__Texto fornecido__.

○ ○ ○ ○ ○ ○ ○

Em fevereiro de 2026, enquanto diplomatas se reuniam na Conferência de Segurança de Munique, uma antena parabólica no telhado da Embaixada Russa em Viena mudou de posição. Os serviços de contra-inteligência austríacos estavam a observar.
Este pequeno movimento ajudou a fundamentar uma decisão anunciada esta semana que rompe com tradições austríacas de décadas. A 3 e 4 de maio, o Ministério dos Negócios Estrangeiros austríaco declarou três funcionários da Embaixada Russa como "personas non grata" e ordenou a sua saída do país em 48 horas.
O caso centra-se na chamada "floresta de antenas". Aproximadamente oito antenas estão no telhado da chancelaria da Embaixada Russa no 3º distrito de Viena, e mais numa composto russo separado perto do Danúbio. Os investigadores concluíram que pelo menos uma dessas antenas poderia interceptar sinais destinados a Moscovo.
Segundo o Serviço de Proteção do Estado e Inteligência (DSN), as antenas estavam a interceptar comunicações de organizações internacionais importantes em Viena: a Agência Internacional de Energia Atómica, OPEC, OSCE e várias agências da ONU.
A ministra dos Negócios Estrangeiros Beate Meinl-Reisinger afirmou que a espionagem é inaceitável. Em abril, o embaixador russo foi convocado e teve 14 dias para renunciar à imunidade diplomática dos três oficiais suspeitos. Moscovo recusou. A Embaixada Russa chamou o movimento "ultrajante" e prometeu uma resposta dura. Aproximadamente 14 oficiais russos foram expulsos da Áustria desde 2020.

○ ○ ○ ○ ○ ○ ○

(Dados recolhidos)
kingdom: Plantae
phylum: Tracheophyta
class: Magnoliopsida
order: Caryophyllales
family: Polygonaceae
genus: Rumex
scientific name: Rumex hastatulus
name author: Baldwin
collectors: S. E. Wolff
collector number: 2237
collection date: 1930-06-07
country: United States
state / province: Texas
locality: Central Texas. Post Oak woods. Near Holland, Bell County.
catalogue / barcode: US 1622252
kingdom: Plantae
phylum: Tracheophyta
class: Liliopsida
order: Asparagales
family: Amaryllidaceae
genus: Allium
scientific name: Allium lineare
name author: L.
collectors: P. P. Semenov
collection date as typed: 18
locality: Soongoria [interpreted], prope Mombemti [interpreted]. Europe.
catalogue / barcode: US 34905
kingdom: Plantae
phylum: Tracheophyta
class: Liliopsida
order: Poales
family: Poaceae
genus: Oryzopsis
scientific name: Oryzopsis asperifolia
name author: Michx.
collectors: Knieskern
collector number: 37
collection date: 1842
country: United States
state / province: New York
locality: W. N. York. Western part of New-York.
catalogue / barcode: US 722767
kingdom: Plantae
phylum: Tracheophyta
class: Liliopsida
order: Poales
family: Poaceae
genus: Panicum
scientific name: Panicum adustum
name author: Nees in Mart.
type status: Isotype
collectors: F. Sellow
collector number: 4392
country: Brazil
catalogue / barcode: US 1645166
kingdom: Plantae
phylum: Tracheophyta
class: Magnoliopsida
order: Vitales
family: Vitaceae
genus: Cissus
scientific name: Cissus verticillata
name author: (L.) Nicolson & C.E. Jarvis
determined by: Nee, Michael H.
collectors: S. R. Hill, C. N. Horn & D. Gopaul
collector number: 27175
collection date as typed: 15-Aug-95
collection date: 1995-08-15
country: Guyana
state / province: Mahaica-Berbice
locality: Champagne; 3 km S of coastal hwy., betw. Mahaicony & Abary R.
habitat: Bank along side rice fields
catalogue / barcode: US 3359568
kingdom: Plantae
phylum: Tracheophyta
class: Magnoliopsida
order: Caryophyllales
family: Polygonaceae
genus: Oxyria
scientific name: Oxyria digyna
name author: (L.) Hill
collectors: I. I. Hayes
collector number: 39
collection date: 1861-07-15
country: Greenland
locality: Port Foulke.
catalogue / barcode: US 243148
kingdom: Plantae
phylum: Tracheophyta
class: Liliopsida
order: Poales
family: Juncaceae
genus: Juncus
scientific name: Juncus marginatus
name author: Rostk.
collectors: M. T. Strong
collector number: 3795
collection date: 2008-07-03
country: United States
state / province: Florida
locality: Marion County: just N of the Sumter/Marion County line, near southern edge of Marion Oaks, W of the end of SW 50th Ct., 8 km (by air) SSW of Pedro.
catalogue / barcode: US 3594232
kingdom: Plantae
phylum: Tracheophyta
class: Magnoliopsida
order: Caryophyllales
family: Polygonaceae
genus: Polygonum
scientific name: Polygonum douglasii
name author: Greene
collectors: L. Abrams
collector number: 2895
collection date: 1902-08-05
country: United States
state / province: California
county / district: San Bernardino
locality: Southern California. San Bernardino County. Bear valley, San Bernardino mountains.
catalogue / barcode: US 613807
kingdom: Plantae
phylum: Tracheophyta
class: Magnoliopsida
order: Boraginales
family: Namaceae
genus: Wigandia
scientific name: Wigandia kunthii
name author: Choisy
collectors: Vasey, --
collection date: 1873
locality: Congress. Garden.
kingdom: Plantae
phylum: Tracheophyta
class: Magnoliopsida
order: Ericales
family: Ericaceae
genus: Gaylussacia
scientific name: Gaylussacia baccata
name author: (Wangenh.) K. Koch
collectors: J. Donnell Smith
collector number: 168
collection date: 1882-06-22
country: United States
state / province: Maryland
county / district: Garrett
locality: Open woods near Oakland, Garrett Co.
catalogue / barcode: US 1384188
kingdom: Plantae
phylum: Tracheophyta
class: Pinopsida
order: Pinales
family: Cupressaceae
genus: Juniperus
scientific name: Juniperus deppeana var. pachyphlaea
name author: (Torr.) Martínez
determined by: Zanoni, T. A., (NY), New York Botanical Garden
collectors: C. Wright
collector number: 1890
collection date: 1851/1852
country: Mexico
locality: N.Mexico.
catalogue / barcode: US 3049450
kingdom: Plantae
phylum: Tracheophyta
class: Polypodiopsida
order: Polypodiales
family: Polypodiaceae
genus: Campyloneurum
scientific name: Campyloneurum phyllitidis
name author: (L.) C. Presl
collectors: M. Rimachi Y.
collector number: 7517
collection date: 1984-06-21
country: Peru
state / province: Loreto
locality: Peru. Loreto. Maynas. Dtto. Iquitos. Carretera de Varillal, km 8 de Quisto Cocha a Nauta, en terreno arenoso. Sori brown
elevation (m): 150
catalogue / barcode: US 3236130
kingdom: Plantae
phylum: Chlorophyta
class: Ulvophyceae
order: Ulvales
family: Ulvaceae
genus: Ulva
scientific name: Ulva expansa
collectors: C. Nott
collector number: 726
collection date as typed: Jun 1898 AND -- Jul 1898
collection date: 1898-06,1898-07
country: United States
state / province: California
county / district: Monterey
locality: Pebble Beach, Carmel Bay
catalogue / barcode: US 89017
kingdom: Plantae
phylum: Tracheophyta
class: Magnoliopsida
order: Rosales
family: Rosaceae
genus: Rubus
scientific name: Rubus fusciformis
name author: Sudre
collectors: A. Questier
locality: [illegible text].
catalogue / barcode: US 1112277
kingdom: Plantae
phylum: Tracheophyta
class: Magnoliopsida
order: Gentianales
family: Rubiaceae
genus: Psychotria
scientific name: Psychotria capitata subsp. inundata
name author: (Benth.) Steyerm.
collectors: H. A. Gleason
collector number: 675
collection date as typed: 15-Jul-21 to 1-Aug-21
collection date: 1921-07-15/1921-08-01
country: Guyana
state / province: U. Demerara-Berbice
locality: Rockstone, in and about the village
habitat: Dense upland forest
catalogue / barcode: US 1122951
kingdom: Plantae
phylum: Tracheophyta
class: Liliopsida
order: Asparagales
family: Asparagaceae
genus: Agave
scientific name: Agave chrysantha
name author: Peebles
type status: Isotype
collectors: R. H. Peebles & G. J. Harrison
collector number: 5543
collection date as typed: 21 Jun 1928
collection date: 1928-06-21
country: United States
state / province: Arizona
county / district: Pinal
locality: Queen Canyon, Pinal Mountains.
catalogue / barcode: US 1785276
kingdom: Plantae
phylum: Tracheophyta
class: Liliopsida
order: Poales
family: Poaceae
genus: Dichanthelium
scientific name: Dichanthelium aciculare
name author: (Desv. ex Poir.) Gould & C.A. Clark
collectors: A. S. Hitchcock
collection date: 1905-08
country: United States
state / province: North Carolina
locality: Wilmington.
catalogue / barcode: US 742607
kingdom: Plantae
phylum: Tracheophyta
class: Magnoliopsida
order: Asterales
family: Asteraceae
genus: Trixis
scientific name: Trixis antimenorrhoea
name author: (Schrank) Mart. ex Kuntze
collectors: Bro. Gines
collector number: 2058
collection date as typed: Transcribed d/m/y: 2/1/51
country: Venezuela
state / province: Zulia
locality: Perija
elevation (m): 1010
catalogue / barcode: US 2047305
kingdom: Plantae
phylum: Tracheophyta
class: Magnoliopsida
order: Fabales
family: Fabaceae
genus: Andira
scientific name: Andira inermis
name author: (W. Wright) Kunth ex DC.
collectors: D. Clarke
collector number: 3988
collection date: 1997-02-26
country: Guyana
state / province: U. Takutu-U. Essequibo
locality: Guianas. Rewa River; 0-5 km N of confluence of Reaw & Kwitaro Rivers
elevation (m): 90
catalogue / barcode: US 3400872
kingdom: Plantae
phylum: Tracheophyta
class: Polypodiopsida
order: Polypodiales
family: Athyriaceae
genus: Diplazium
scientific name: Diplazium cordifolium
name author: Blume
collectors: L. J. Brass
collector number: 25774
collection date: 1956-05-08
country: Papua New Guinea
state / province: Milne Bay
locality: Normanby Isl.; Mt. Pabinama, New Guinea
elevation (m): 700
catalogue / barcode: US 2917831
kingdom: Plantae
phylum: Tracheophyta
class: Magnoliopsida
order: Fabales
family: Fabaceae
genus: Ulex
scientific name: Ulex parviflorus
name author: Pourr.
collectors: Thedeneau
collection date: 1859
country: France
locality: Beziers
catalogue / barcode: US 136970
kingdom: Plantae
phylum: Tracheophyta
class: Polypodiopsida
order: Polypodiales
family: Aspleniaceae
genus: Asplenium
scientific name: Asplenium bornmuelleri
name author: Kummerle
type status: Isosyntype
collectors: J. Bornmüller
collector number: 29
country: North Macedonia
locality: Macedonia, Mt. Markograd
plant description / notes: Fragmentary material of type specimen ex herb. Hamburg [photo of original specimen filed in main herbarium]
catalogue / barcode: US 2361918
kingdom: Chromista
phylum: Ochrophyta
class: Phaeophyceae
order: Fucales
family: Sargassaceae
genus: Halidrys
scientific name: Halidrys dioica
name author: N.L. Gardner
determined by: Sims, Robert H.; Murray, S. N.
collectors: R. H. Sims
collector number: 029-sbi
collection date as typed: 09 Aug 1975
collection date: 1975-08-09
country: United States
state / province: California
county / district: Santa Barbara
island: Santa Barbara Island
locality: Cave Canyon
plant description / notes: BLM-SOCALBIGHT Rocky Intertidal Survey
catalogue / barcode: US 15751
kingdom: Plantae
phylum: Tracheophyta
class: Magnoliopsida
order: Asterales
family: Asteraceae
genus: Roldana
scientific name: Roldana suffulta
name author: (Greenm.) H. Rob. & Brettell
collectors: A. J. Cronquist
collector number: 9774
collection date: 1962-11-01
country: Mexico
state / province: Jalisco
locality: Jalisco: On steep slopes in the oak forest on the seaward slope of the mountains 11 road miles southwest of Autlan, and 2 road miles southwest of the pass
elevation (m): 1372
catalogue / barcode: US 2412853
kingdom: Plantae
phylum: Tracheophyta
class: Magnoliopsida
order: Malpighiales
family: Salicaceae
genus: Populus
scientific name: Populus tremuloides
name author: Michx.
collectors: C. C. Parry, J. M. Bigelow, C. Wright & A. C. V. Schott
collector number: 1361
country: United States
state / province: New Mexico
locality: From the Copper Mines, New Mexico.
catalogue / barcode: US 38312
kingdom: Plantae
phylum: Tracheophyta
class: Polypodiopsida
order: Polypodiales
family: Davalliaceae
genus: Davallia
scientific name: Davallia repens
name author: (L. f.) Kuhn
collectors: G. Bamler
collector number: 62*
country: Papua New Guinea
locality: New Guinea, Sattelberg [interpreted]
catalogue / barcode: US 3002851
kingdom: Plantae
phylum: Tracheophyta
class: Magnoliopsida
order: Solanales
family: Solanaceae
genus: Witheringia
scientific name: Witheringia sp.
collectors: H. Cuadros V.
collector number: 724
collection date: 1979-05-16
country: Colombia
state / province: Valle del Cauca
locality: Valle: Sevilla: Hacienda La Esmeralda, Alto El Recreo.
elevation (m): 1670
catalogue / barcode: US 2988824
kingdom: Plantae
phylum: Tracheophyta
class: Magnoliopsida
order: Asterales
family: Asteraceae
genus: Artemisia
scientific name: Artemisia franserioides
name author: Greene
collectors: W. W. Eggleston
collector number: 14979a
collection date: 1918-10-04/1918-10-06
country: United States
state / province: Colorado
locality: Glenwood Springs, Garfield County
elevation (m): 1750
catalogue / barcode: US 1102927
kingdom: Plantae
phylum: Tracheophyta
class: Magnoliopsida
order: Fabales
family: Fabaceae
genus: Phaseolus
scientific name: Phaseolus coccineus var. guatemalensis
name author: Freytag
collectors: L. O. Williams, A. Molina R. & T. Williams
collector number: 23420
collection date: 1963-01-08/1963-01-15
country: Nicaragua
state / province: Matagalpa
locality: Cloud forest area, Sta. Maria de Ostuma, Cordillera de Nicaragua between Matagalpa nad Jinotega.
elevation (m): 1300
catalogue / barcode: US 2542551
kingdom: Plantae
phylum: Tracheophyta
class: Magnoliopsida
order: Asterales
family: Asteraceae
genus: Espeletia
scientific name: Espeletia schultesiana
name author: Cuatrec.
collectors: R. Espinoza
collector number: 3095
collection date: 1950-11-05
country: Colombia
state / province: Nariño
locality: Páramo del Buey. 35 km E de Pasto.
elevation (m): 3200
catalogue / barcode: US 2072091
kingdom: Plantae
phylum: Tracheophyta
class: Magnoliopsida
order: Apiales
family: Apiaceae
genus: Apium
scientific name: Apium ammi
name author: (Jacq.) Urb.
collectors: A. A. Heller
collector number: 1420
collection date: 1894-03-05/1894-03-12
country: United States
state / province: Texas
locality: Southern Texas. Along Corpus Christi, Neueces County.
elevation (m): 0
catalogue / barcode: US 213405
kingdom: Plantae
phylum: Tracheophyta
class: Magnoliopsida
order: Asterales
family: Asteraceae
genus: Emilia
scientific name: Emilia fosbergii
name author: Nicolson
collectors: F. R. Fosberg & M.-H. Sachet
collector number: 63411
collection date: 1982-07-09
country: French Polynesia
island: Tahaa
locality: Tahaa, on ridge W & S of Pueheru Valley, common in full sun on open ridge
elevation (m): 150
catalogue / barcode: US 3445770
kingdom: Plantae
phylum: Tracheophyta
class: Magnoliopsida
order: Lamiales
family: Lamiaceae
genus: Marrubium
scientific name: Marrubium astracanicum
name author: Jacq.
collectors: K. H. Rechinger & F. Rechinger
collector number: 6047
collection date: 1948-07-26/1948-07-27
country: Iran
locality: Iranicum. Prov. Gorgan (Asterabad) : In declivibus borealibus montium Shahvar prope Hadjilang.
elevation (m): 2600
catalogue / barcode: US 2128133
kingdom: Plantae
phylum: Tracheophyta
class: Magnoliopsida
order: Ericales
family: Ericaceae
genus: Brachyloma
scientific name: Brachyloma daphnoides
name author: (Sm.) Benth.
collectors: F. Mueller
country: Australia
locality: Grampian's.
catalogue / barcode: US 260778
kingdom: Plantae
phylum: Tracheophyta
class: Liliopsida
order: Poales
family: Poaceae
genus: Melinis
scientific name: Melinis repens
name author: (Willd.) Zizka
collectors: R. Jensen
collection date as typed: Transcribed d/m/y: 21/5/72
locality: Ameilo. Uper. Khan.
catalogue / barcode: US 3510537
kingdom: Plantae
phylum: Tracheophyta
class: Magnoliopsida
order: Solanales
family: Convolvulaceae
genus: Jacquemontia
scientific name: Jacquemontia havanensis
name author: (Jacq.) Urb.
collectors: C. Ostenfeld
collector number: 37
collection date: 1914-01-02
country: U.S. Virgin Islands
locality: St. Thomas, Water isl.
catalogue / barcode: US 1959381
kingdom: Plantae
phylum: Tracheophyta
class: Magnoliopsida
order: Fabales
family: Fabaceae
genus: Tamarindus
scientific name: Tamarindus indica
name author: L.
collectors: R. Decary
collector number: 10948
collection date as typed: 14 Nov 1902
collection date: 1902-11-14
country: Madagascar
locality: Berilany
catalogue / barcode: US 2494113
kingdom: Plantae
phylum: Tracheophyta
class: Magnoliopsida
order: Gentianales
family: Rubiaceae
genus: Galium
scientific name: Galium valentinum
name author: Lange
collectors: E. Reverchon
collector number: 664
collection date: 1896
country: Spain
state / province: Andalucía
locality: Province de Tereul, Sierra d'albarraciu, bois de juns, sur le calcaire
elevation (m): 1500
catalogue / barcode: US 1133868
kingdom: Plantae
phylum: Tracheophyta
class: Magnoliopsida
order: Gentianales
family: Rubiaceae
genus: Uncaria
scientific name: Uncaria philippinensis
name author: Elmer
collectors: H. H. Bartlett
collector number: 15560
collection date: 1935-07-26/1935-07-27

○ ○ ○ ○ ○ ○ ○

__Tarefa A__.
Enumere as organizações internacionais de Viena cujas comunicações, segundo o texto sobre a expulsão de diplomatas russos da Áustria, estavam a ser intercetadas pelas antenas.
__Tarefa B__.
Transcreva literalmente o trecho do texto sobre a expulsão de diplomatas russos da Áustria, de "O caso centra-se" a "destinados a Moscovo.".
__Tarefa C__.
No texto sobre a expulsão de diplomatas russos da Áustria, de que prazo dispunham os três funcionários da Embaixada Russa para sair do país?

__Resultado A__.
- Agência Internacional de Energia Atómica
- OPEC
- OSCE
- várias agências da ONU

__Resultado B__.
O caso centra-se na chamada "floresta de antenas". Aproximadamente oito antenas estão no telhado da chancelaria da Embaixada Russa no 3º distrito de Viena, e mais numa composto russo separado perto do Danúbio. Os investigadores concluíram que pelo menos uma dessas antenas poderia interceptar sinais destinados a Moscovo.

__Resultado C__.
Dispunham de 48 horas.